How-to: Add a New Kernel¶

Audience: developers adding performance-critical CPU/CUDA kernels.

This repo has paired CPU/CUDA implementations for performance-critical kernels (convolution, interpolation/search helpers, etc.). This page shows the “house style” for adding a new one.

1) Decide the interface¶

Keep the call signature identical across CPU and GPU builds.

Typical pattern:

Public declaration in include/<module>/<name>.hpp.
Implementation in src/<module>/<name>.cpp.
Optional CUDA implementation in src/<module>/<name>.cu.

If the kernel is used from both host and device code, add a small wrapper API and keep device details internal.

2) Add the CPU implementation¶

Create the header under include/.
Implement in src/.
Prefer existing utilities:
- math helpers: include/math/*
- memory/telemetry: include/core/gpu_memory_utils.hpp, include/core/console.hpp
- convolution scaffolding: include/convolution/* and src/convolution/*

3) Add the CUDA implementation (optional)¶

Create src/<module>/<name>.cu.
Guard CUDA-only bits with #if DMFE_WITH_CUDA.
Reuse device utilities from include/core/* (and include/core/device_utils.cuh where appropriate).

Practical advice:

Keep kernel launches and device memory management localized.
If the kernel needs to run in both modes depending on --gpu, keep the decision at a higher level and provide both paths.
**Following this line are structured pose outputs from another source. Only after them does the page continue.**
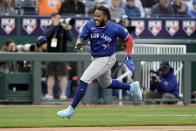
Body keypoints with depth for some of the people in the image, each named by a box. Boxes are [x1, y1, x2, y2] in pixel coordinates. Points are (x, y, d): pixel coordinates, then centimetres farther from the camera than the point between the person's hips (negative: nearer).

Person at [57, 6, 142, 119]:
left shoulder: (115, 28, -19)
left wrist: (128, 57, -11)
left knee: (84, 81, -16)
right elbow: (81, 38, -10)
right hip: (96, 59, 7)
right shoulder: (90, 25, -9)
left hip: (107, 59, -7)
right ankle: (132, 87, 46)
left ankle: (71, 109, -11)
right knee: (106, 84, 26)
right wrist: (79, 43, -35)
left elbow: (129, 39, -6)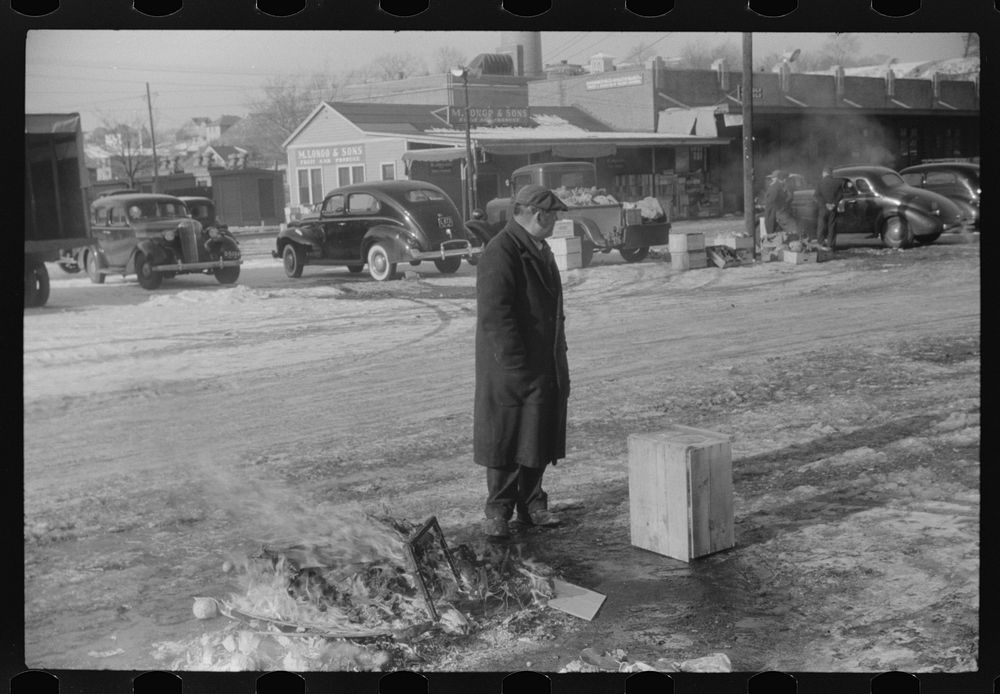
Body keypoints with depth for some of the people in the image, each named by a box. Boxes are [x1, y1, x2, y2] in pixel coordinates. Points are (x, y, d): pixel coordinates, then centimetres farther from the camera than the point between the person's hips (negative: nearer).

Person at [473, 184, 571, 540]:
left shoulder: (540, 249, 15)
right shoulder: (499, 255, -16)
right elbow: (495, 316, -21)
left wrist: (559, 356, 18)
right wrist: (517, 365, -22)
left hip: (547, 368, 9)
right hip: (511, 368, -9)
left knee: (540, 438, 13)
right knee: (506, 440, 1)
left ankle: (531, 504, 24)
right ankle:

4) Wire it into the build¶

Register the new translation unit(s) in CMakeLists.txt:

add src/<module>/<name>.cpp to the CPU sources list
if applicable, add src/<module>/<name>.cu to the GPU sources list

Use existing kernel files as templates (the src/convolution/ and src/interpolation/ folders are good starting points).

5) Validate correctness and performance¶

Minimum checks:

CPU vs GPU: compare results on a small grid with --gpu false vs --gpu true.
Stability: ensure no NaNs/inf are produced.
Performance: time at least one representative call site (or check step_metrics.txt in debug mode).

If it’s a user-visible enhancement, add a short note to the relevant concept/tutorial page.